Write this last. It should be 2-3 sentences that a busy VP could read and understand the proposal at a high level. If someone reads only the summary, they should know what you are proposing and why.

Context and Problem Statement

This is the most important section. If the reader does not understand the problem, they cannot evaluate the solution. Include:

  • What is the current state of the system?
  • What problem or opportunity does this RFC address?
  • What data supports the need for change? (metrics, incident counts, developer surveys)
  • What happens if we do nothing?

Goals and Non-Goals

Explicitly stating what the proposal does NOT aim to solve is as important as stating what it does. This prevents scope creep during review and sets clear expectations.

Alternatives Considered

This section builds trust. It shows the author has done their homework and considered other approaches. For each alternative, explain why it was rejected. A proposal with no alternatives considered suggests the author has a solution in search of a problem.

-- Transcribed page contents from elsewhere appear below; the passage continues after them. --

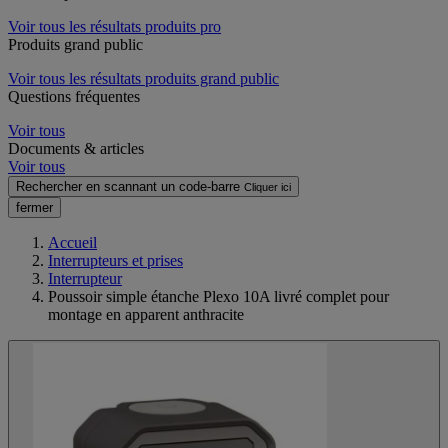
Voir tous les résultats produits pro
Produits grand public
Voir tous les résultats produits grand public
Questions fréquentes
Voir tous
Documents & articles
Voir tous
Rechercher en scannant un code-barre
Cliquer ici
fermer
Accueil
Interrupteurs et prises
Interrupteur
Poussoir simple étanche Plexo 10A livré complet pour
montage en apparent anthracite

Common RFC Writing Mistakes

  • Solution before problem: Jumping straight to the solution without establishing why the change is needed
  • No alternatives: Presenting only one option makes reviewers suspicious. Always include at least two alternatives with honest trade-offs.
  • Missing migration plan: Proposing a new architecture without explaining how to get from here to there
  • Ignoring operational concerns: A great design that is impossible to monitor or debug in production is not a great design
  • Too long: An RFC longer than 5-7 pages loses readers. Be concise. Use diagrams. Link to supporting documents for deep details.

The Review Process

RFC Lifecycle

Phase Duration Activities
Draft1-3 daysAuthor writes the RFC, gets informal feedback from 1-2 trusted reviewers
Review5-10 daysShared with all stakeholders. Comments collected asynchronously.
Discussion1 meetingOptional sync meeting to resolve contentious points
Decision1-2 daysApprover(s) make a decision based on feedback
ArchiveOngoingRFC is stored in a searchable repository for future reference

Tips for Effective Review

  • Set a review deadline: Without a deadline, reviews drag on indefinitely. Two weeks is usually sufficient.
  • Name specific reviewers: "Everyone should review this" means nobody will. Name 3-5 people whose input is essential.
  • Respond to all comments: Even if the response is "Acknowledged, no change needed because X." This shows respect for the reviewer's time.
  • Separate must-address from nice-to-have: Label comments so the author knows which feedback requires changes before approval.
  • Accept good-enough: The goal is a good decision, not a perfect document. Do not let perfect be the enemy of good.

Building an RFC Culture

Introducing RFCs to a team that has never used them requires patience and modeling:

  • Start by writing RFCs yourself as the Tech Lead. Show the team what good looks like.
  • Keep the initial template simple. You can add sections as the team matures.
  • Celebrate good RFCs publicly. "Sarah's RFC on the caching layer is a great example of thorough analysis."
  • Make the RFC repository easily searchable and discoverable.
  • Do not require RFCs for small changes. Use good judgment about when the process is warranted.

Summary

RFCs are a cornerstone of thoughtful technical decision-making. They force rigorous thinking, distribute knowledge, create accountability, and leave a searchable trail of decisions for future engineers. Invest in building an RFC practice on your team and the quality of your technical decisions will improve dramatically.